Japan: With the yen continuing to lose value, top currency official Masato Kanda yesterday said he would not rule out any options regarding intervention in the currency market, and Finance Minister Shunichi Suzuki today said the authorities would “respond appropriately” if the drop becomes excessive.

  • So far today, the yen is trading at approximately 143.57 against the dollar, down almost 11% from its most recent high early this year.
  • The yen is still a bit stronger than the 150.15 per dollar level that it hit last October before the government stepped in to buy up yen and sell foreign reserves to prop up the currency. Nevertheless, it is looking increasingly likely that the Japanese government could soon intervene in the currency markets again to prop up the yen.

Indonesia: President Widodo has indicated in a speech that he won’t back down on a new law that bans the export of bauxite ore despite concerns that China could file a complaint about it at the World Trade Organization.  The law forces miners to refine their bauxite into aluminum before it can be exported, thereby creating domestic manufacturing jobs.  It is similar to an older rule banning the export of raw nickel ore.  The rules exemplify the growing global trend toward industrial policy that intervenes in the free market to bolster domestic industrial development.

United States-China: U.S. Treasury Secretary Yellen plans to visit Beijing in early July to meet with her new Chinese counterpart, according to press reports.  The meeting would mark another step in the Biden administration’s efforts to ease tensions with China, or at least to been seen as doing so.  However, if the meeting happens, it could come just before the administration announces new measures aimed at further curtailing U.S. investments in China.  Prospects for improved relations from the meeting therefore seem low.

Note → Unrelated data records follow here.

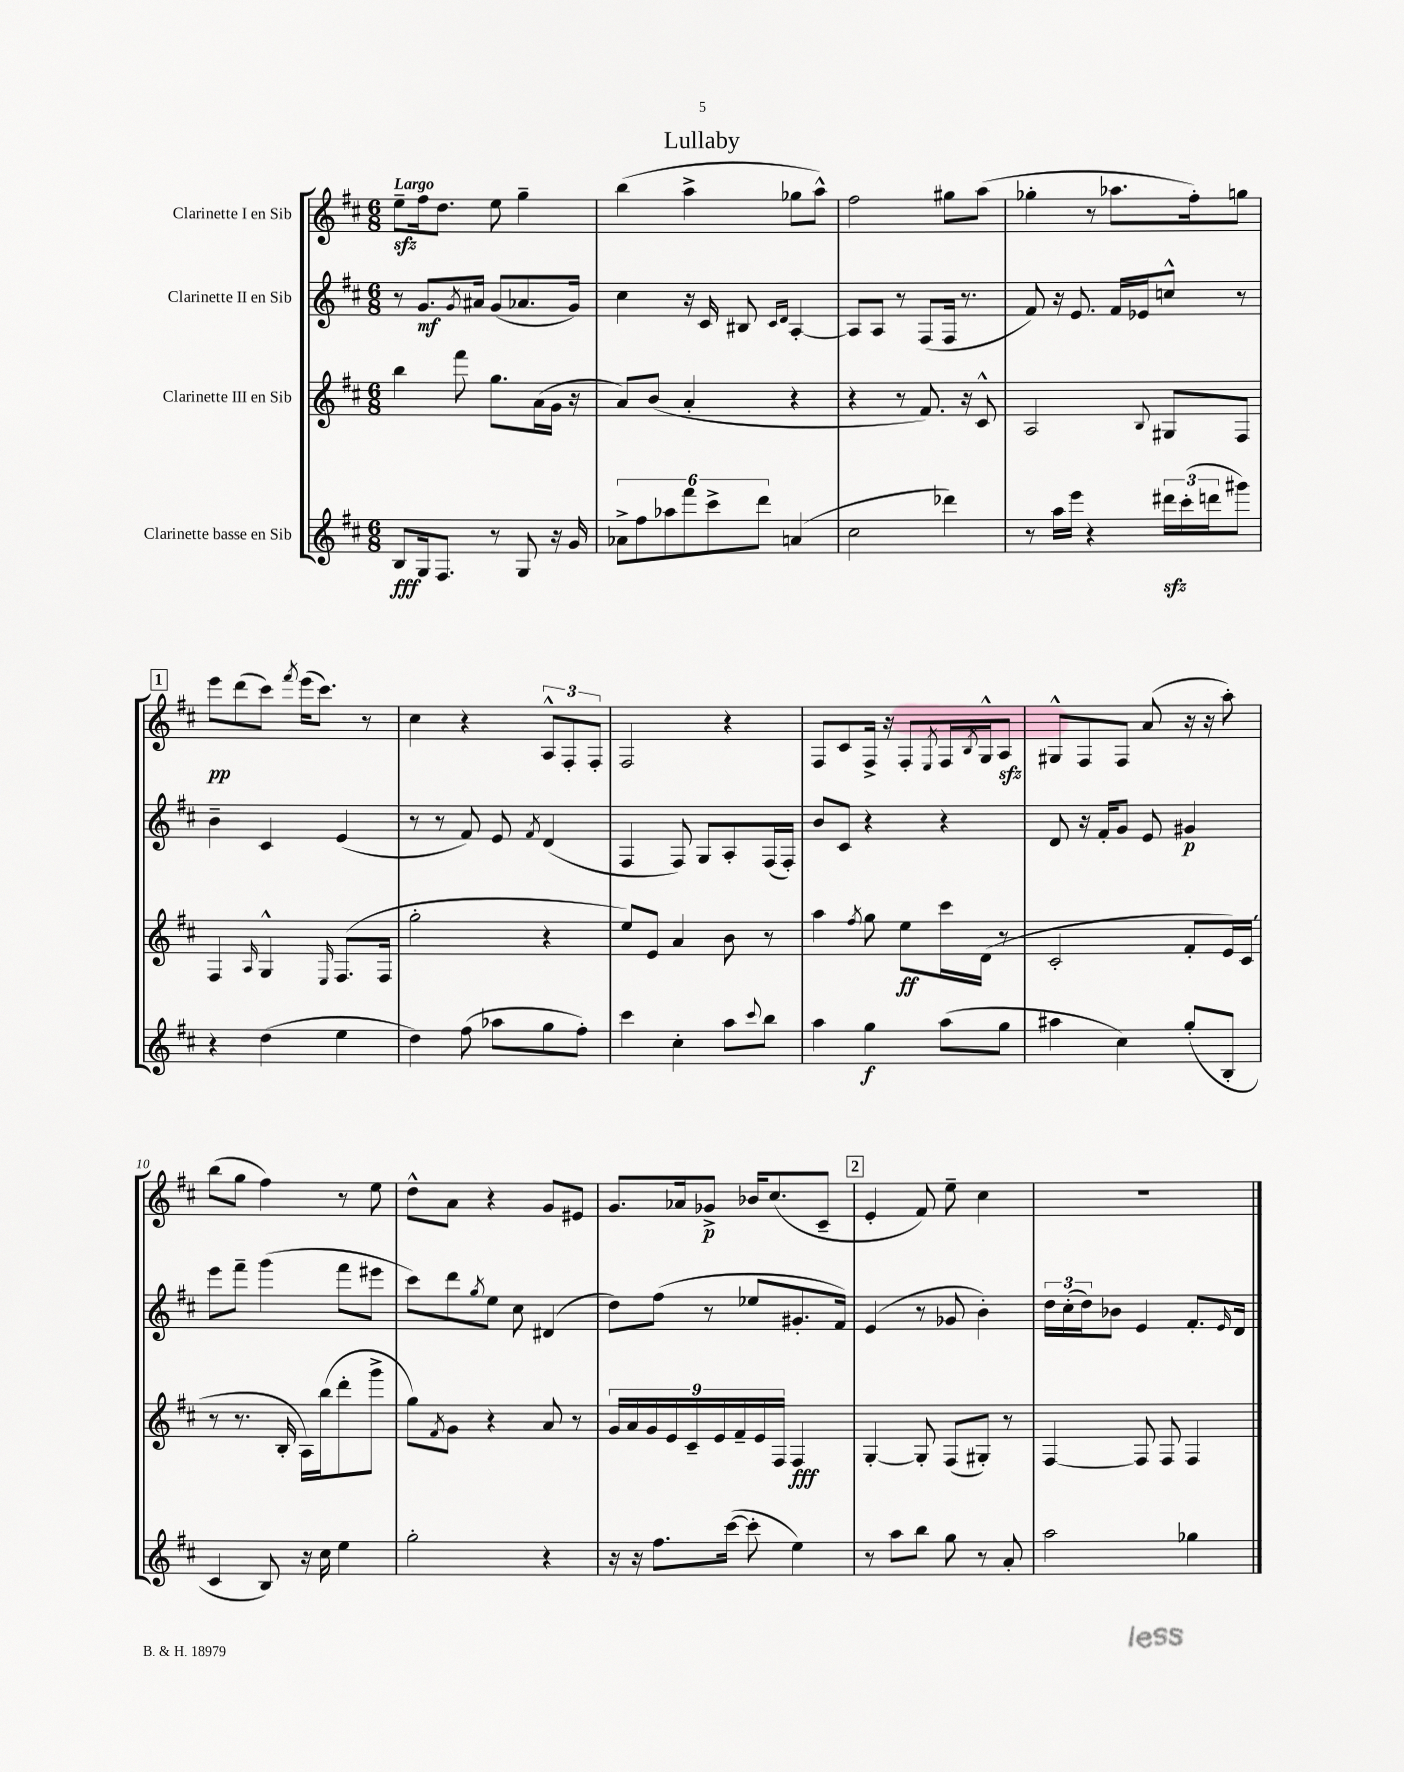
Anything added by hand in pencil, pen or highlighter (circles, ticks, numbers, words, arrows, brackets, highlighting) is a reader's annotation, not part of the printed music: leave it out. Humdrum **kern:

**kern	**kern	**kern	**kern
*staff4	*staff3	*staff2	*staff1
*clefG2	*clefG2	*clefG2	*clefG2
*k[f#c#]	*k[f#c#]	*k[f#c#]	*k[f#c#]
*M6/8	*M6/8	*M6/8	*M6/8
8B	4bb	8r	8ee~
16G	.	8.g	16ff#
8.F#	.	.	8.dd
.	8fff#	.	.
.	.	8qg	.
.	.	16a#	.
8r	8.gg	(8g	8ee
8G	.	8.a-	4gg~
.	(16a	.	.
16r	16g	.	.
16g	16r	16g)	.
=	=	=	=
12a-^	8a)	4cc#	(4bb
12ff#	.	.	.
.	(8b	.	.
12aa-	.	.	.
12fff#	4a'	16r	4aa^
.	.	16c#	.
12ccc#^	.	.	.
.	.	8B#	.
12ddd	.	.	.
.	.	16qqc#	.
.	.	16qqd	.
(4a	4r	[4A'	8gg-
.	.	.	8aa^^)
=	=	=	=
2cc#	4r	8A]	2ff#
.	.	8A	.
.	8r	8r	.
.	8.f#)	(8F#	.
4ddd-)	.	16F#	8gg#
.	16r	8.r	.
.	8c#^^	.	(8aa
=	=	=	=
8r	2A	8f#)	4gg-'
16aa	.	16r	.
16eee	.	8.e	.
4r	.	.	8r
.	.	16f#	8.aa-
.	.	16e-	.
.	8qqB	.	.
24ddd#	8G#	8cc^^	.
(24ccc#'	.	.	.
.	.	.	16ff#')
24ddd	.	.	.
8ggg#)	8F#	8r	8gg
=	=	=	=
4r	4F#	4b~	8eee
.	.	.	(8ddd
.	16qqA	.	.
(4dd	4G^^	4c#	8ccc#)
.	.	.	8qfff#
.	.	.	(16eee
.	.	.	8.ccc#)
.	16qqE	.	.
4ee	(8.F#	(4e	.
.	.	.	8r
.	16F#	.	.
=	=	=	=
4dd)	2gg'	8r	4cc#
.	.	8r	.
(8ff#	.	8f#)	4r
8aa-	.	8e	.
.	.	8qf#	.
8gg	4r	(4d	12A^^
.	.	.	12F#'
8ff#')	.	.	.
.	.	.	12F#'
=	=	=	=
4ccc#	8ee)	4F#	2F#
.	8e	.	.
4cc#'	4a	8F#)	.
.	.	8G	.
8aa	8b	8A'	4r
8qqccc#	.	.	.
8bb	8r	(16F#	.
.	.	16F#')	.
=	=	=	=
4aa	4aa	8b	8F#
.	.	8c#	8c#
.	8qff#	.	.
4gg	8gg	4r	16F#^
.	.	.	16r
.	8ee	.	8F#'
.	.	.	8qE
(8aa	16ccc#	4r	16F#
.	.	.	8qB
.	(16d	.	16G^^
8gg	8r	.	8A
=	=	=	=
4aa#	2c#'	8d	8G#^^
.	.	16r	8F#
.	.	16f#'	.
4cc#)	.	8g	8F#
.	.	8e	(8a
(8gg'	8f#'	4g#	16r
.	.	.	16r
8B'	16e)	.	8aa')
.	(16c#	.	.
=	=	=	=
4c#	8r	8eee	(8bb
.	8.r	8fff#~	8gg
8B)	.	(4ggg	4ff#)
.	16B'	.	.
16r	16A)	.	.
16cc#	(16bb	.	.
4ee	8ddd'	8fff#	8r
.	8ggg^	8eee#	8ee
=	=	=	=
2gg'	8gg)	8ccc#)	8dd^^
.	8qf#	.	.
.	8g	8ddd	8a
.	.	8qgg	.
.	4r	8ee	4r
.	.	8cc#	.
4r	8a	(4d#	8g
.	8r	.	8e#
=	=	=	=
16r	18g	8dd)	8.g
.	18a	.	.
16r	.	.	.
.	18g	.	.
8.ff#	.	(8ff#	.
.	18e	.	.
.	.	.	16a-
.	18c#~	.	.
.	.	8r	8g-^
.	18e	.	.
([16ccc#	.	.	.
.	18f#~	.	.
8ccc#']	.	8ee-	16b-
.	18e	.	.
.	.	.	(8.cc#
.	18F#	.	.
4ee)	4F#	8.g#'	.
.	.	.	8c#~
.	.	16f#)	.
=	=	=	=
8r	[4G'	(4e	4e'
8aa	.	.	.
8bb	8G']	8r	8f#)
8gg	(8F#	8g-	8ee~
8r	8G#')	4b')	4cc#
8a'	8r	.	.
=	=	=	=
2aa	[4F#	24dd	2.r
.	.	(24cc#'	.
.	.	24dd)	.
.	.	8b-	.
.	8F#]	4e	.
.	8F#	.	.
4gg-	4F#	8.f#'	.
.	.	16qqe	.
.	.	16d	.
==	==	==	==
*-	*-	*-	*-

U.S. Dollar: The latest annual survey of central banks by the Official Monetary and Financial Institutions Forum (OMFIF) found that reserve institutions managing almost $5 trillion of assets combined expect the U.S. dollar to decline only gradually as a proportion of global reserves over the coming decade.  The surveyed banks estimate the greenback will still account for 54% of total global reserves in 10 years’ time compared with 58% currently.

U.S. Stock Market: Just in the month through yesterday, investors have now bought more call options on the VIX volatility index than in any other month on record.  The data suggests that investors are becoming more concerned that stock prices could turn volatile after a relatively smooth, technology-driven run up for the year to date.  Since we continue to believe the economy is likely to slip into recession in the second half of the year, we would not be surprised if the U.S. stock indexes stage a significant retreat in the coming months.

U.S. Commercial Real Estate Market: Rising interest rates and work-from-home trends continue to batter office owners and commercial real estate lenders, but real estate investment trust SL Green (SLG, $28.20) has managed to sell its stake in a prime New York City office tower at a price that values the building at $2 billion.  The price was only a modest decline from the building’s previous value, giving a healthy boost to much of the REIT sector in trading yesterday, including a 19.8% jump in SL Green shares.

U.S. Supreme Court: With the court wrapping up this year’s term on Friday, investors are bracing for the release of several key decisions over the coming days.  The expected decision with perhaps the most implications for businesses will relate to the legality of affirmative action in college admissions.  Whatever the justices rule, the decision is likely to affect affirmative-action policies in corporate settings as well.